* _EXERCISE AIM_
Print out each entry below in full, exactly as given, excluding pictures.
Top of INPUT
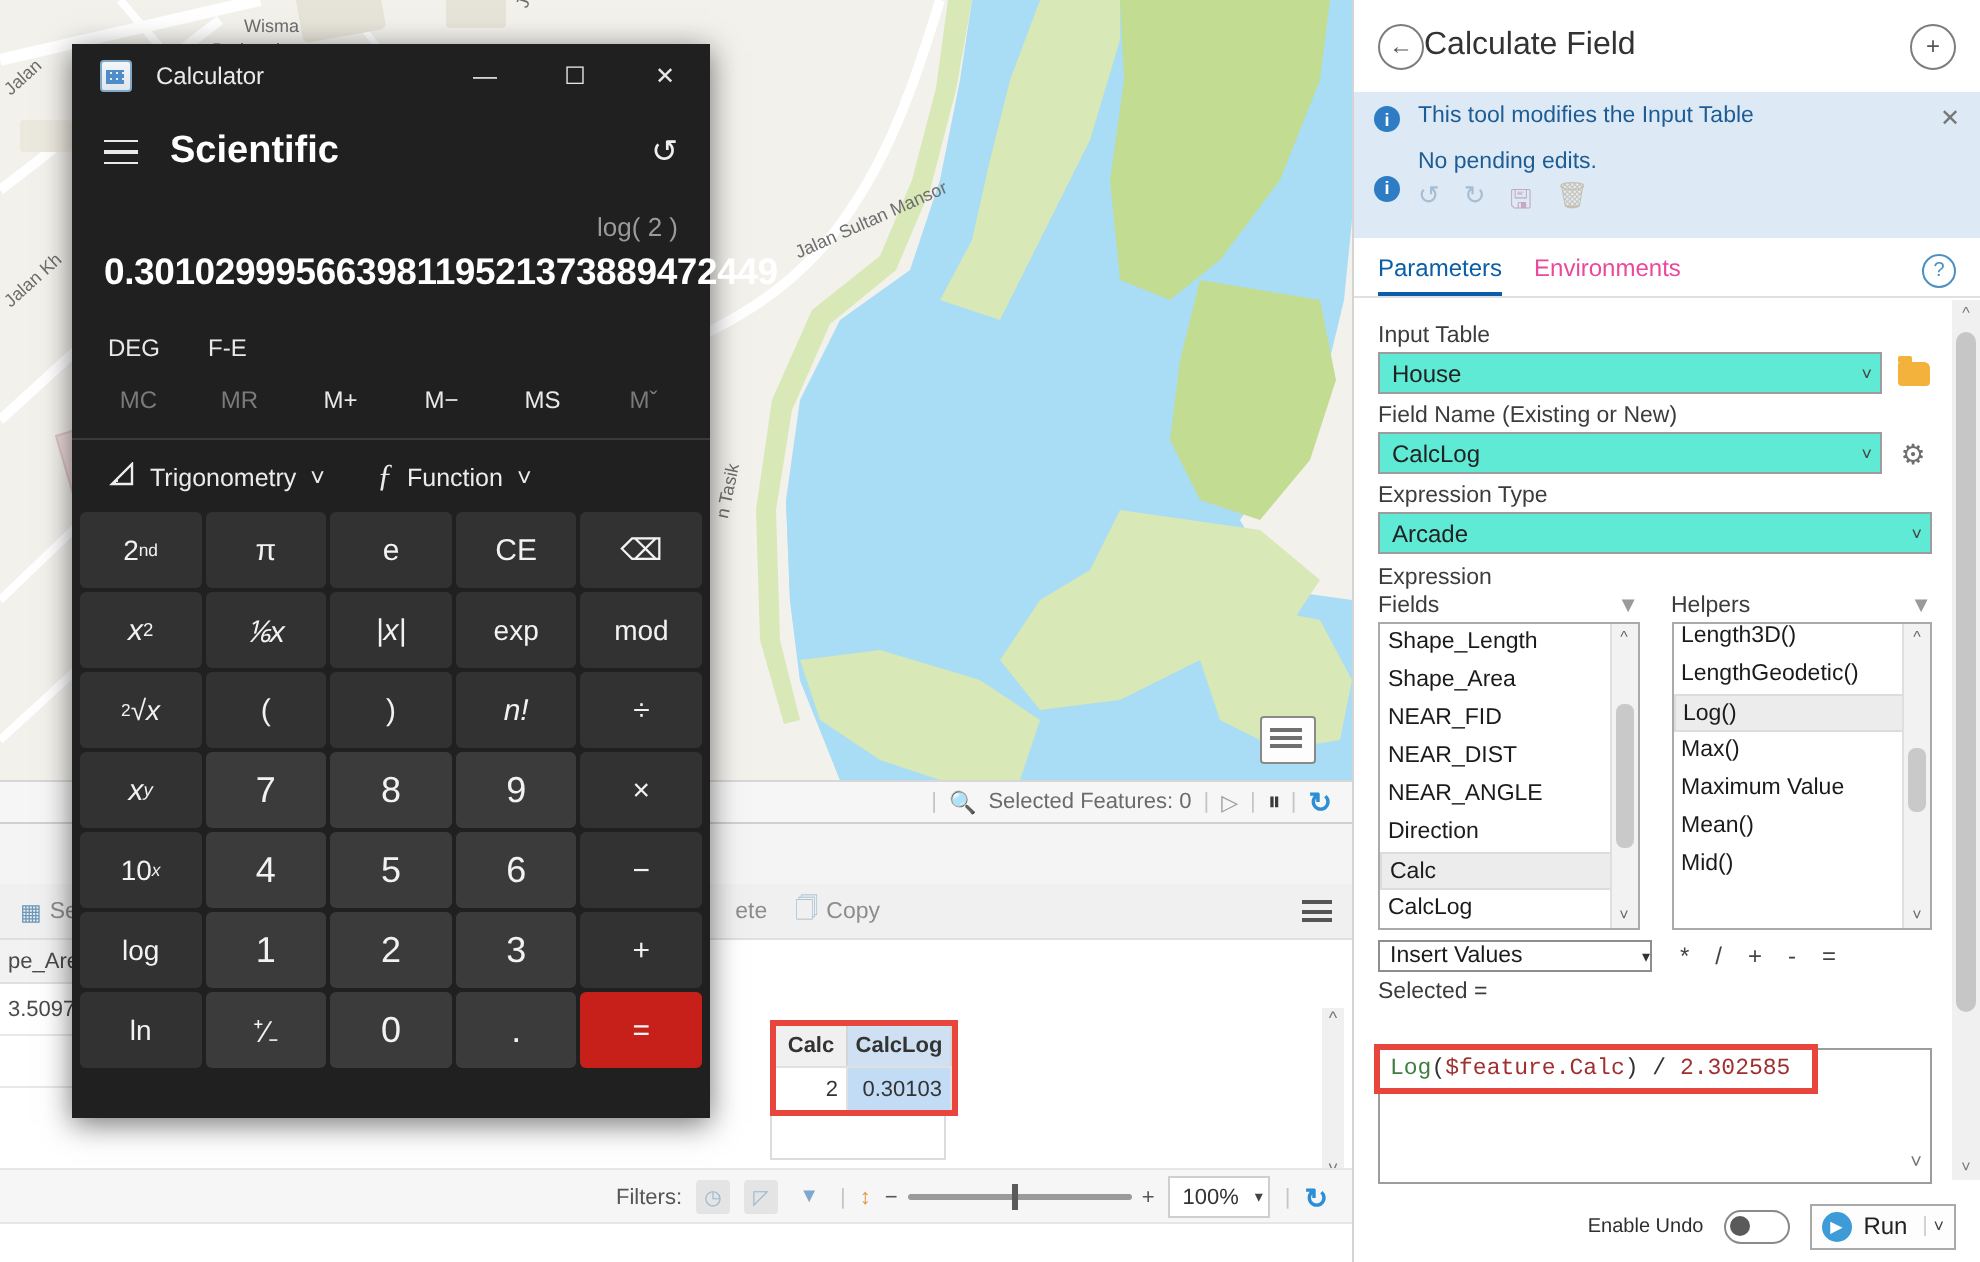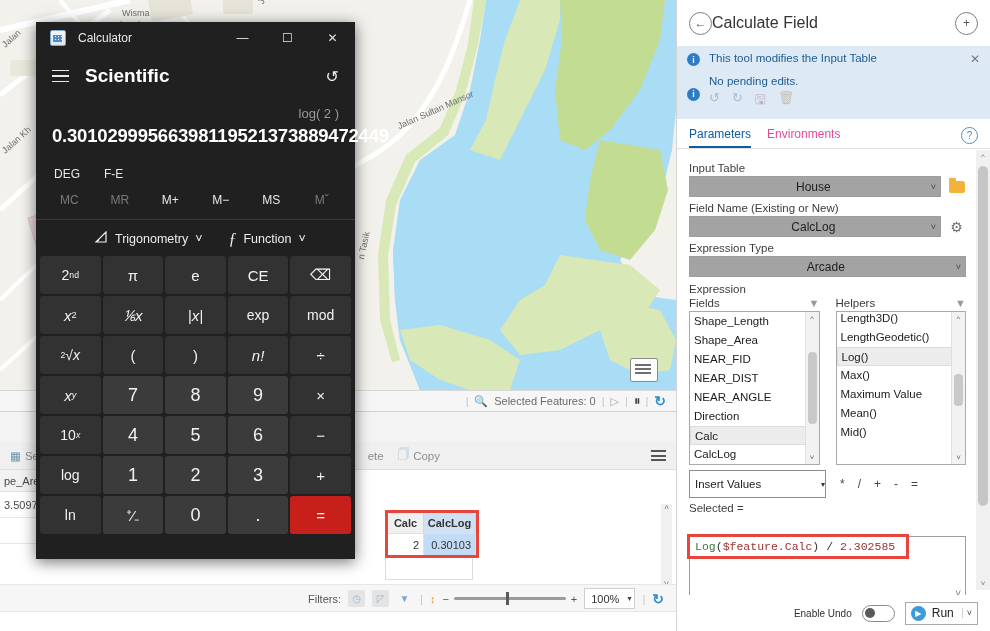--- a/index.html
+++ b/index.html
@@ -152,8 +152,8 @@
   .fieldlbl{font-size:11.5px;color:#3c3c3c;margin:5px 0 2px 0;}
   .row{display:flex;align-items:center;gap:6px;}
   .combo{
-    flex:1;height:21px;border:1px solid #9d9d9d;background:#a3a3a3;display:flex;align-items:center;
-    padding:0 4px 0 6px;box-sizing:border-box;font-size:12px;color:#222;text-align:center;
+    flex:1;height:21px;border:1px solid #9d9d9d;background:#5eead4;display:flex;align-items:center;
+    padding:0 4px 0 6px;box-sizing:border-box;font-size:12px;color:#222;
   }
   .combo .cv{flex:1;}
   .combo .chev{color:#444;font-size:9px;}

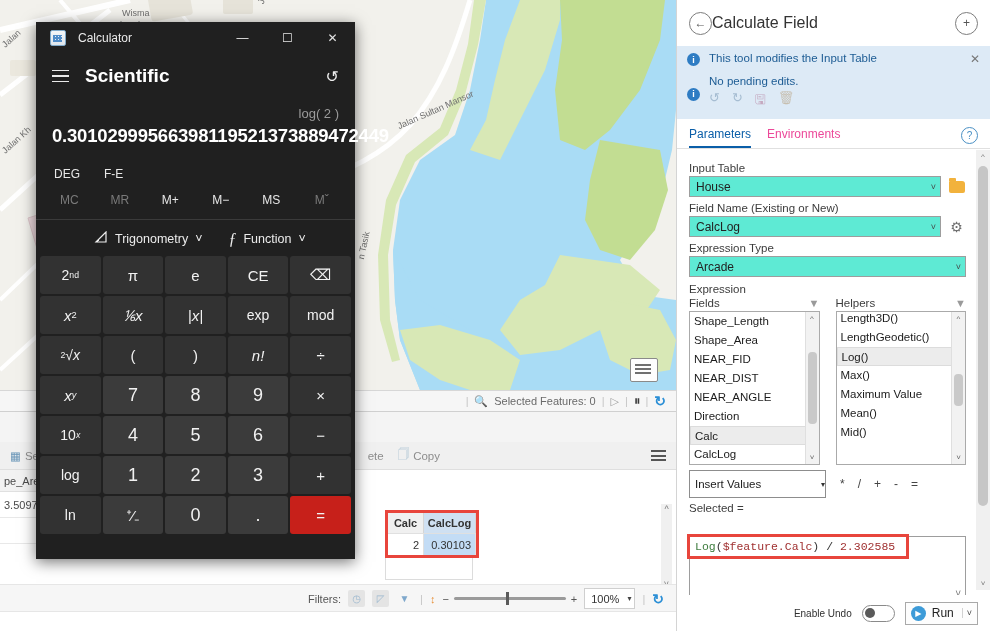--- a/index.html
+++ b/index.html
@@ -115,7 +115,7 @@
   .calc-mem span.dim{color:#7a7a7a;}
 
   .calc-divider{height:1px;background:#3a3a3a;margin:12px 0 0 0;}
-  .calc-funcs{display:flex;gap:26px;padding:10px 16px 8px 18px;font-size:12.5px;color:#ececec;align-items:center;margin-left:40px;}
+  .calc-funcs{display:flex;gap:26px;padding:10px 16px 8px 18px;font-size:12.5px;color:#ececec;align-items:center;}
   .calc-funcs .grp{display:flex;align-items:center;gap:7px;}
 
   .keypad{display:grid;grid-template-columns:repeat(5,1fr);gap:2px;padding:0 4px 5px 4px;}

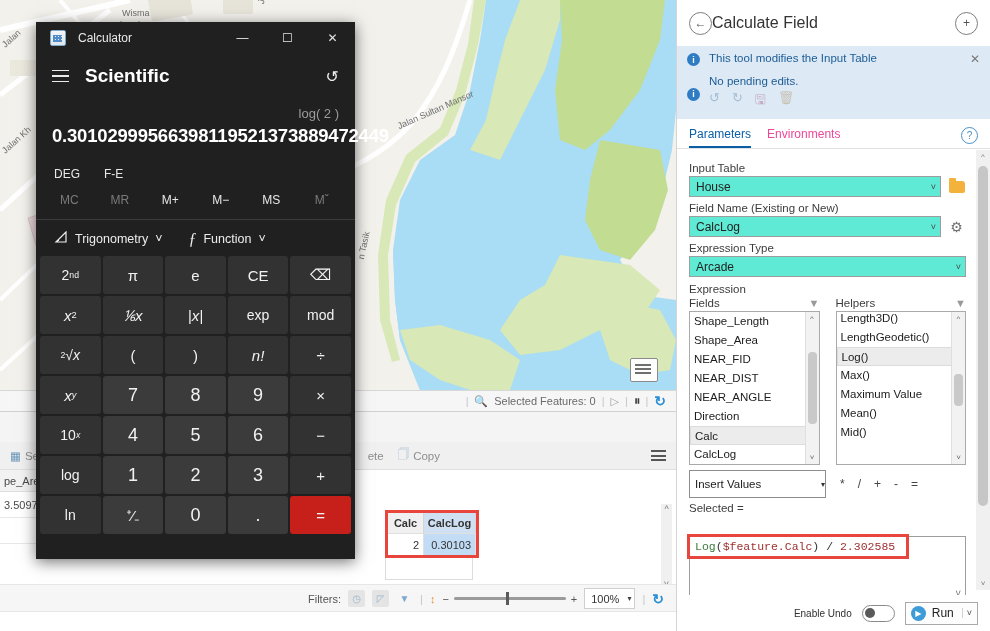--- a/index.html
+++ b/index.html
@@ -177,7 +177,7 @@
 
   .oprow{display:flex;gap:8px;align-items:center;margin-top:5px;}
   .insert{
-    width:137px;height:28px;border:1px solid #8d8d8d;background:#fff;display:flex;align-items:center;
+    width:137px;height:16px;border:1px solid #8d8d8d;background:#fff;display:flex;align-items:center;
     padding:0 0 0 5px;box-sizing:border-box;font-size:11.5px;color:#1b1b1b;gap:44px;
   }
   .insert .chev{margin-left:auto;font-size:8px;color:#333;}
Bottom of INPUT
* _ANSWER TO THIS EXERCISE_
--- a/index.html
+++ b/index.html
@@ -152,8 +152,8 @@
   .fieldlbl{font-size:11.5px;color:#3c3c3c;margin:5px 0 2px 0;}
   .row{display:flex;align-items:center;gap:6px;}
   .combo{
-    flex:1;height:21px;border:1px solid #9d9d9d;background:#a3a3a3;display:flex;align-items:center;
-    padding:0 4px 0 6px;box-sizing:border-box;font-size:12px;color:#222;text-align:center;
+    flex:1;height:21px;border:1px solid #9d9d9d;background:#5eead4;display:flex;align-items:center;
+    padding:0 4px 0 6px;box-sizing:border-box;font-size:12px;color:#222;
   }
   .combo .cv{flex:1;}
   .combo .chev{color:#444;font-size:9px;}

--- a/index.html
+++ b/index.html
@@ -115,7 +115,7 @@
   .calc-mem span.dim{color:#7a7a7a;}
 
   .calc-divider{height:1px;background:#3a3a3a;margin:12px 0 0 0;}
-  .calc-funcs{display:flex;gap:26px;padding:10px 16px 8px 18px;font-size:12.5px;color:#ececec;align-items:center;margin-left:40px;}
+  .calc-funcs{display:flex;gap:26px;padding:10px 16px 8px 18px;font-size:12.5px;color:#ececec;align-items:center;}
   .calc-funcs .grp{display:flex;align-items:center;gap:7px;}
 
   .keypad{display:grid;grid-template-columns:repeat(5,1fr);gap:2px;padding:0 4px 5px 4px;}

--- a/index.html
+++ b/index.html
@@ -177,7 +177,7 @@
 
   .oprow{display:flex;gap:8px;align-items:center;margin-top:5px;}
   .insert{
-    width:137px;height:28px;border:1px solid #8d8d8d;background:#fff;display:flex;align-items:center;
+    width:137px;height:16px;border:1px solid #8d8d8d;background:#fff;display:flex;align-items:center;
     padding:0 0 0 5px;box-sizing:border-box;font-size:11.5px;color:#1b1b1b;gap:44px;
   }
   .insert .chev{margin-left:auto;font-size:8px;color:#333;}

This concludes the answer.